## ACTION ITEM
Extract each line of the data below that contains the word "менеджер". Matches are case-sensitive.

Stored records:
'''

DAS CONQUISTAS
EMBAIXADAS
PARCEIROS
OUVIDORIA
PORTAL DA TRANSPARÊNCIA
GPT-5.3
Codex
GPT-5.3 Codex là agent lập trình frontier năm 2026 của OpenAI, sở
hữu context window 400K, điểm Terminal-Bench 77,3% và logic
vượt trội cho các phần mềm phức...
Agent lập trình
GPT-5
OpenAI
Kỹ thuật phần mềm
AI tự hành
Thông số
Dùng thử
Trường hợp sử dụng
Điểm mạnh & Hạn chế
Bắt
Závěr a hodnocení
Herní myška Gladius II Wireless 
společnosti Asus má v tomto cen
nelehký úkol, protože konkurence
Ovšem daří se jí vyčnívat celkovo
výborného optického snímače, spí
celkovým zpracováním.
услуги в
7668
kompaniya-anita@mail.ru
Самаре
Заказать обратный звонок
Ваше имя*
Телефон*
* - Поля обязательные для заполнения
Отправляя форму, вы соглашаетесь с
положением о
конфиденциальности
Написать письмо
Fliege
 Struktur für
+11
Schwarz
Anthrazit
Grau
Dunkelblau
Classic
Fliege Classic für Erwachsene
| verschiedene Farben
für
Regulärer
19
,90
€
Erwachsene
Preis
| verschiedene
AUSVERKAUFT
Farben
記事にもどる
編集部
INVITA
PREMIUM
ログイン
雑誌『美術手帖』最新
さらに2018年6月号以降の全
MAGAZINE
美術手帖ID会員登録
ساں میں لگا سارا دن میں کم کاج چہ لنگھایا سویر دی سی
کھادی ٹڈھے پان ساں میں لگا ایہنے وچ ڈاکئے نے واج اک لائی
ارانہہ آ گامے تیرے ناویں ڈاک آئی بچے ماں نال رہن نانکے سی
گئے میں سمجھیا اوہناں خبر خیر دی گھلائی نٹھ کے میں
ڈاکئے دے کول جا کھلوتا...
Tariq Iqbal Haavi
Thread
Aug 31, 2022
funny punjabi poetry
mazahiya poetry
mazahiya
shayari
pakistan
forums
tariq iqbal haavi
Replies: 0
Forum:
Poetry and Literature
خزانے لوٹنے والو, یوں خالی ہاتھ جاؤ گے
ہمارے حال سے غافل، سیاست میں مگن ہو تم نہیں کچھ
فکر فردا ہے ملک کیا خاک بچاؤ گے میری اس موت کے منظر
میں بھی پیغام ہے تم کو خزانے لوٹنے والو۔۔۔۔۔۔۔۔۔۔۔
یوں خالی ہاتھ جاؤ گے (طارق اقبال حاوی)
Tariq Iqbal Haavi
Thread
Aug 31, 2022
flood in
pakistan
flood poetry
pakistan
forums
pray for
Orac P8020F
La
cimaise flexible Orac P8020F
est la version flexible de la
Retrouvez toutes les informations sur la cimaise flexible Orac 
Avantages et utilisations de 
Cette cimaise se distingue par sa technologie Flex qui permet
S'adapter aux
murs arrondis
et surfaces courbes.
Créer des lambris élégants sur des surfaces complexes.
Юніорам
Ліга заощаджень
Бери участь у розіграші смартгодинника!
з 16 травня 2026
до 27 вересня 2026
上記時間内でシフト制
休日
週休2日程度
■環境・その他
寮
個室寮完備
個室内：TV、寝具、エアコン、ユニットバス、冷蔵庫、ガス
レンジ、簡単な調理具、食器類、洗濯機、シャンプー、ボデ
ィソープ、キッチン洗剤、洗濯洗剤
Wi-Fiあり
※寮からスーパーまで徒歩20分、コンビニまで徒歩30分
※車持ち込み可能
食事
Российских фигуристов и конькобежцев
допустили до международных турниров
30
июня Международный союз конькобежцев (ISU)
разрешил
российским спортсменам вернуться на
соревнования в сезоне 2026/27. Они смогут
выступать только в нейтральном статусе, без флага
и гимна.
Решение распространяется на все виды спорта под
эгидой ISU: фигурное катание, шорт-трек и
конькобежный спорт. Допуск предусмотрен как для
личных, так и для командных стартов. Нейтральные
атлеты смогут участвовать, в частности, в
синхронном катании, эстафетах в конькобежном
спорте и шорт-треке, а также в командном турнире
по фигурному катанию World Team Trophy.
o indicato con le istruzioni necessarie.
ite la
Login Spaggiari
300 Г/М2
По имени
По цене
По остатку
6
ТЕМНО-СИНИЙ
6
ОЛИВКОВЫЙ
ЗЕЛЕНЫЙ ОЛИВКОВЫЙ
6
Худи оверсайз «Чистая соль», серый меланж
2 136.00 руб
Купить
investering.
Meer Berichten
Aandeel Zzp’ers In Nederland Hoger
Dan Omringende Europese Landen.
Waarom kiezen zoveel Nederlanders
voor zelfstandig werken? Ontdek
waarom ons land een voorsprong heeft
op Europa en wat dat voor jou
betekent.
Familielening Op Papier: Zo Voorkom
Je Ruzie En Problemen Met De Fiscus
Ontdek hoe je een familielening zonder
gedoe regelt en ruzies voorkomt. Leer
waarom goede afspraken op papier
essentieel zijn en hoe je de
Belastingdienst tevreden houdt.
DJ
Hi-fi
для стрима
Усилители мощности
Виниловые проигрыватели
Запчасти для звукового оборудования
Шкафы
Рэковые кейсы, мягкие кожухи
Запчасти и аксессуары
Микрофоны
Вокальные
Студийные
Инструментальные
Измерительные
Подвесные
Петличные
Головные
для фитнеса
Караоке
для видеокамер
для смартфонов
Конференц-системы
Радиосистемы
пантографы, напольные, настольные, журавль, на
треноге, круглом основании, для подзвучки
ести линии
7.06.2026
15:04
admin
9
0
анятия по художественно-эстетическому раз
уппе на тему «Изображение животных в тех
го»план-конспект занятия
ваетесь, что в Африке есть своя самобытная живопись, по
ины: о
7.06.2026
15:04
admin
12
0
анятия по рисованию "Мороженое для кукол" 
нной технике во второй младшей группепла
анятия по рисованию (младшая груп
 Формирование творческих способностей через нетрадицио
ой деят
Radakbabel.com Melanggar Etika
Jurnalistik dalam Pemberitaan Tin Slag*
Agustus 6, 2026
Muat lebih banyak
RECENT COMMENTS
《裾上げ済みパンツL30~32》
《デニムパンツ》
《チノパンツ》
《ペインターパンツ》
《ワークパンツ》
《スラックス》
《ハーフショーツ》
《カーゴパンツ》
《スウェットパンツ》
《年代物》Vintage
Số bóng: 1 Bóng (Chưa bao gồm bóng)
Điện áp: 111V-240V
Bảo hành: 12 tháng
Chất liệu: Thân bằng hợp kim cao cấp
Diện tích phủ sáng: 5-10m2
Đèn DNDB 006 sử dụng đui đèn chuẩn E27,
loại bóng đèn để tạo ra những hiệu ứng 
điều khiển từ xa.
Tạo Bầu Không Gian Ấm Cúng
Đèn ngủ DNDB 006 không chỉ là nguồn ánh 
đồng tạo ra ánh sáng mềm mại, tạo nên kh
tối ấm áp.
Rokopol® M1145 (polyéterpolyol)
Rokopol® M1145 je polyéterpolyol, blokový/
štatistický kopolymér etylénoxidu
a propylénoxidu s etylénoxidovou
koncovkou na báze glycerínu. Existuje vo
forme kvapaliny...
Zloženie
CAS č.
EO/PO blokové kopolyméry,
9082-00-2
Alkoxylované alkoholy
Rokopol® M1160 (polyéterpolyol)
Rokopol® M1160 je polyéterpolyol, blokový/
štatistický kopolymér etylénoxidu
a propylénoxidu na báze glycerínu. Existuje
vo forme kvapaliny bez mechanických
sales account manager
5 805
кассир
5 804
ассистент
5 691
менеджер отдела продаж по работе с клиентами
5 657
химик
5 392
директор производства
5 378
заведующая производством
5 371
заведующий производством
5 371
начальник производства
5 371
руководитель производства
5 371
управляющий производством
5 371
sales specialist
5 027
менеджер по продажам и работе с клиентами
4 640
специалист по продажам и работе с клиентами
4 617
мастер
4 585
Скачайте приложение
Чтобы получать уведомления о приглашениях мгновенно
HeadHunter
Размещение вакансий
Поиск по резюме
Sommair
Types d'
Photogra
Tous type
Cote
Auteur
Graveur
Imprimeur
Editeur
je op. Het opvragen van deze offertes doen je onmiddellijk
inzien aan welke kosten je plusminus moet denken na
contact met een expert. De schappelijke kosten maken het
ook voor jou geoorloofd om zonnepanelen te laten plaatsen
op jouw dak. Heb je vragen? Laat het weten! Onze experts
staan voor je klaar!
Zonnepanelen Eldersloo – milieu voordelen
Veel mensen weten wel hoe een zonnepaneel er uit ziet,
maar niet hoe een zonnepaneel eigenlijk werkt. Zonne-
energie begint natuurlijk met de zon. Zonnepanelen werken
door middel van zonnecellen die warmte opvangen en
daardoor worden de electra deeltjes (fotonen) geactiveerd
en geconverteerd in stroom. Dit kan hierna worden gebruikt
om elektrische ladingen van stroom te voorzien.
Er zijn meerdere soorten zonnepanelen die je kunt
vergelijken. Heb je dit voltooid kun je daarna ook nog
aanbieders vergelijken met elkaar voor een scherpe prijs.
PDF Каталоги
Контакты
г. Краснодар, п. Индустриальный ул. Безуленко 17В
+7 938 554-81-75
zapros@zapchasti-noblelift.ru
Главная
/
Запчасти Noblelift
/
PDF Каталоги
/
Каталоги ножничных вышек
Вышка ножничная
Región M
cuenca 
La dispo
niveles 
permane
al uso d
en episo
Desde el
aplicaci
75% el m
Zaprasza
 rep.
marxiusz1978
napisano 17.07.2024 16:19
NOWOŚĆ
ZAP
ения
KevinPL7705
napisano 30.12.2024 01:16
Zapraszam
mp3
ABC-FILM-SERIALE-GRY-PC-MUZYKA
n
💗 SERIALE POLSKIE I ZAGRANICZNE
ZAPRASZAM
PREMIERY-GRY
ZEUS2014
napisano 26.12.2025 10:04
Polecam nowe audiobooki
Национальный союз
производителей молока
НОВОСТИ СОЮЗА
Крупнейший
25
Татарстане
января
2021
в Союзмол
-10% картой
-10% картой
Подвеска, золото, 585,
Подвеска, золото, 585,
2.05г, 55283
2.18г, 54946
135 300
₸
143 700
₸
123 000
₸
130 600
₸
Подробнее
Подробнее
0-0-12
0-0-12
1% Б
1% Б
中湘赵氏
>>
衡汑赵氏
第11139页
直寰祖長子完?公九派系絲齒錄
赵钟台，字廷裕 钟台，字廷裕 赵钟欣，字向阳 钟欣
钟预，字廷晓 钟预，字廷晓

'''

## ANSWER TO THIS EXERCISE
менеджер отдела продаж по работе с клиентами
менеджер по продажам и работе с клиентами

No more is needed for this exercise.